Make an exact transcription of the data below.

Given information Start Marker

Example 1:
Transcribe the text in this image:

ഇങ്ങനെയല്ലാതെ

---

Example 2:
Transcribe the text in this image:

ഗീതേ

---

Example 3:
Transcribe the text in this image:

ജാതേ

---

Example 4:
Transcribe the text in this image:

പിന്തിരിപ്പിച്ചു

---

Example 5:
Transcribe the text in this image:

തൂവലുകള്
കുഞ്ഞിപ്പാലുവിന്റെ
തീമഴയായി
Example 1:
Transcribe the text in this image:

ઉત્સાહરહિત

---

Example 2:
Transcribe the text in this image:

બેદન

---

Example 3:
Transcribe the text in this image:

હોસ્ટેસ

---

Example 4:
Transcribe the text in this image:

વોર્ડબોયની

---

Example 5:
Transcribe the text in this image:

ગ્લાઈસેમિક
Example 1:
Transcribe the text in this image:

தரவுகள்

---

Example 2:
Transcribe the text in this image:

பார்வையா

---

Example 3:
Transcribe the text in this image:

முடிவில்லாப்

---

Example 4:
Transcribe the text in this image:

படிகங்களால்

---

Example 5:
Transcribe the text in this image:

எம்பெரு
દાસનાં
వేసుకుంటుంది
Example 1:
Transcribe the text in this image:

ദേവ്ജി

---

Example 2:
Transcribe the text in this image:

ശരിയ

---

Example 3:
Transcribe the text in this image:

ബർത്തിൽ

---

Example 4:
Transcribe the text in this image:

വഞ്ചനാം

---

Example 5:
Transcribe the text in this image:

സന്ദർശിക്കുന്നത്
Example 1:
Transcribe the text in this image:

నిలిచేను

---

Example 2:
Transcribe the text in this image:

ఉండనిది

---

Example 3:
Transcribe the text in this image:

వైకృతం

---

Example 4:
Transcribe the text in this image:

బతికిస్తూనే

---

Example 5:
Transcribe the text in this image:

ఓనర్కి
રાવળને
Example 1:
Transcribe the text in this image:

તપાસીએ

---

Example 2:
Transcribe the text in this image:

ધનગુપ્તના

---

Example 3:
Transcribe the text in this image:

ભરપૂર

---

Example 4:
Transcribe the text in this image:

Given information End Marker

- Exercise output -
Example 1:
Transcribe the text in this image:

ഇങ്ങനെയല്ലാതെ

---

Example 2:
Transcribe the text in this image:

ഗീതേ

---

Example 3:
Transcribe the text in this image:

ജാതേ

---

Example 4:
Transcribe the text in this image:

പിന്തിരിപ്പിച്ചു

---

Example 5:
Transcribe the text in this image:

തൂവലുകള്
കുഞ്ഞിപ്പാലുവിന്റെ
തീമഴയായി
Example 1:
Transcribe the text in this image:

ઉત્સાહરહિત

---

Example 2:
Transcribe the text in this image:

બેદન

---

Example 3:
Transcribe the text in this image:

હોસ્ટેસ

---

Example 4:
Transcribe the text in this image:

વોર્ડબોયની

---

Example 5:
Transcribe the text in this image:

ગ્લાઈસેમિક
Example 1:
Transcribe the text in this image:

தரவுகள்

---

Example 2:
Transcribe the text in this image:

பார்வையா

---

Example 3:
Transcribe the text in this image:

முடிவில்லாப்

---

Example 4:
Transcribe the text in this image:

படிகங்களால்

---

Example 5:
Transcribe the text in this image:

எம்பெரு
દાસનાં
వేసుకుంటుంది
Example 1:
Transcribe the text in this image:

ദേവ്ജി

---

Example 2:
Transcribe the text in this image:

ശരിയ

---

Example 3:
Transcribe the text in this image:

ബർത്തിൽ

---

Example 4:
Transcribe the text in this image:

വഞ്ചനാം

---

Example 5:
Transcribe the text in this image:

സന്ദർശിക്കുന്നത്
Example 1:
Transcribe the text in this image:

నిలిచేను

---

Example 2:
Transcribe the text in this image:

ఉండనిది

---

Example 3:
Transcribe the text in this image:

వైకృతం

---

Example 4:
Transcribe the text in this image:

బతికిస్తూనే

---

Example 5:
Transcribe the text in this image:

ఓనర్కి
રાવળને
Example 1:
Transcribe the text in this image:

તપાસીએ

---

Example 2:
Transcribe the text in this image:

ધનગુપ્તના

---

Example 3:
Transcribe the text in this image:

ભરપૂર

---

Example 4:
Transcribe the text in this image:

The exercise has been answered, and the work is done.